> **EXTRAIT DE L'ARTICLE**
Vaud | Opérations policières ciblées sur les Africains. «De l’eau dans un seau percé»

Depuis une année ou deux, on assiste dans les cantons de Bâle, Genève et Vaud à la mise en place de nouvelles politiques destinées à lutter contre le trafic de drogue. Il s’agit en réalité de s’attaquer aux petits revendeurs de rue, que les autorités, sur l’insistance des polices cantonales, cherchent à éloigner en utilisant certaines des «mesures de contrainte»: il n’est plus question cette fois de détention administrative, mais plutôt d’interdiction de territoire.

Ainsi, les autorités ont défini des zones dont elles veulent exclure la présence de certaines personnes. L’étendue de ces zones varie de l’ensemble du territoire cantonal à certaines portions du centre-ville: alentours de la gare Cornavin et place des Volontaires à Genève; Ouchy, gare, places Chauderon et Riponne à Lausanne. Lorsque la police arrête ensuite des personnes qu’elle soupçonne de trafic, elle les dénonce à l’autorité compétente qui les frappe d’une mesure d’interdiction.

Action trop partielle

Selon l’aveu même des polices cantonales, l’efficacité de ces mesures ne saute pas aux yeux. Le trafic ne diminue pas et l’on retrouve régulièrement dans les journaux cette même litanie: la police a l’impression de remplir d’eau un seau percé. Ceci n’est pas vraiment étonnant, dès lors que cette politique prétend s’attaquer exclusivement à l’offre de drogue dans la rue, sans véritablement réfléchir sur la demande, ni sur les réseaux de financement à plus haut niveau. Mais ces mesures posent surtout une série de problèmes aigus en matière d’atteinte aux droits fondamentaux.

> **ÉNONCÉ A**
Dans l'article, reformulez sous forme de liste à puces le paragraphe qui commence par « Ainsi, les autorités ont défini des zones » en conservant ses faits principaux.

> **LIGNES DE L'EXERCICE**
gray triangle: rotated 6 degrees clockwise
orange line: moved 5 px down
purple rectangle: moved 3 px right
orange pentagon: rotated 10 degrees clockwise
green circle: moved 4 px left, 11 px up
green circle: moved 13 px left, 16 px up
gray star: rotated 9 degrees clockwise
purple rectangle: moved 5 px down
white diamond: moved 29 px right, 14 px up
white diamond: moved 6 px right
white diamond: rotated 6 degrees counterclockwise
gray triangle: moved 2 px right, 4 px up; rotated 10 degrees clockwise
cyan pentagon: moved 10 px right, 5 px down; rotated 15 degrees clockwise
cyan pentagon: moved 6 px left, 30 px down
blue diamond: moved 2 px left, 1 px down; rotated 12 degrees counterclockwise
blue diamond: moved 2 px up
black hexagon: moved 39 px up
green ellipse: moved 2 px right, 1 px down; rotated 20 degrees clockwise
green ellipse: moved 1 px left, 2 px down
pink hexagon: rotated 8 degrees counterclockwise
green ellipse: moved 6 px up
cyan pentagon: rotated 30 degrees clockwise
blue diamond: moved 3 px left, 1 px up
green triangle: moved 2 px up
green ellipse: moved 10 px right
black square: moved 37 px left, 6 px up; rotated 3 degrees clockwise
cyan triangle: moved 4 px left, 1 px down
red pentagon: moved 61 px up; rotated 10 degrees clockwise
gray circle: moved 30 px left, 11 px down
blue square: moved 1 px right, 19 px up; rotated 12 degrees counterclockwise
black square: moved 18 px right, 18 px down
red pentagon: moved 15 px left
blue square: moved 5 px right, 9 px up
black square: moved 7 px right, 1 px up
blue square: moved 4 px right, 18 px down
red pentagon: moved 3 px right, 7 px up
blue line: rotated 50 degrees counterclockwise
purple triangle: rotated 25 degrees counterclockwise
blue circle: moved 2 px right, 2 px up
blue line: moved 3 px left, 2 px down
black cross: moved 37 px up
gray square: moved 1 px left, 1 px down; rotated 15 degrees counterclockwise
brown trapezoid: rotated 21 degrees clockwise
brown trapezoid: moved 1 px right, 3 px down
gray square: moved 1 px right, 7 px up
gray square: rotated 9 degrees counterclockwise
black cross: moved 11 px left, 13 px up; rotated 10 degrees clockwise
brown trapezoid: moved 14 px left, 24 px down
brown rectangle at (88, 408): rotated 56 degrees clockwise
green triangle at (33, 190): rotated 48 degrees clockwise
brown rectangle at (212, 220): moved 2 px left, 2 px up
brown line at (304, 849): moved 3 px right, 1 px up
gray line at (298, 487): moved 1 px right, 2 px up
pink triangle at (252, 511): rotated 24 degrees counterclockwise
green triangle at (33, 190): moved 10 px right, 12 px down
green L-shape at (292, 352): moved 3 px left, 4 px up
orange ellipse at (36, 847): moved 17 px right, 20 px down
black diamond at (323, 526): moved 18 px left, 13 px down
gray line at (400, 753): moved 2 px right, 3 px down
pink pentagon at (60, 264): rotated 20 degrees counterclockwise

> **ÉNONCÉ B**
Recopiez sans modification les lignes de l'exercice ci-dessus, depuis la première jusqu'à celle qui contient « blue line: moved 3 px left, 2 px down », ces deux lignes comprises.

> **RÉPONSE RÉDIGÉE A**
- Les autorités ont défini des zones d'où elles veulent exclure certaines personnes.
- Ces zones vont de l'ensemble du territoire cantonal à des portions du centre-ville.
- À Genève, il s'agit des alentours de la gare Cornavin et de la place des Volontaires.
- À Lausanne, il s'agit d'Ouchy, de la gare et des places Chauderon et Riponne.
- La police dénonce les personnes arrêtées pour soupçon de trafic à l'autorité compétente.
- Cette autorité les frappe d'une mesure d'interdiction.

> **RÉPONSE RÉDIGÉE B**
gray triangle: rotated 6 degrees clockwise
orange line: moved 5 px down
purple rectangle: moved 3 px right
orange pentagon: rotated 10 degrees clockwise
green circle: moved 4 px left, 11 px up
green circle: moved 13 px left, 16 px up
gray star: rotated 9 degrees clockwise
purple rectangle: moved 5 px down
white diamond: moved 29 px right, 14 px up
white diamond: moved 6 px right
white diamond: rotated 6 degrees counterclockwise
gray triangle: moved 2 px right, 4 px up; rotated 10 degrees clockwise
cyan pentagon: moved 10 px right, 5 px down; rotated 15 degrees clockwise
cyan pentagon: moved 6 px left, 30 px down
blue diamond: moved 2 px left, 1 px down; rotated 12 degrees counterclockwise
blue diamond: moved 2 px up
black hexagon: moved 39 px up
green ellipse: moved 2 px right, 1 px down; rotated 20 degrees clockwise
green ellipse: moved 1 px left, 2 px down
pink hexagon: rotated 8 degrees counterclockwise
green ellipse: moved 6 px up
cyan pentagon: rotated 30 degrees clockwise
blue diamond: moved 3 px left, 1 px up
green triangle: moved 2 px up
green ellipse: moved 10 px right
black square: moved 37 px left, 6 px up; rotated 3 degrees clockwise
cyan triangle: moved 4 px left, 1 px down
red pentagon: moved 61 px up; rotated 10 degrees clockwise
gray circle: moved 30 px left, 11 px down
blue square: moved 1 px right, 19 px up; rotated 12 degrees counterclockwise
black square: moved 18 px right, 18 px down
red pentagon: moved 15 px left
blue square: moved 5 px right, 9 px up
black square: moved 7 px right, 1 px up
blue square: moved 4 px right, 18 px down
red pentagon: moved 3 px right, 7 px up
blue line: rotated 50 degrees counterclockwise
purple triangle: rotated 25 degrees counterclockwise
blue circle: moved 2 px right, 2 px up
blue line: moved 3 px left, 2 px down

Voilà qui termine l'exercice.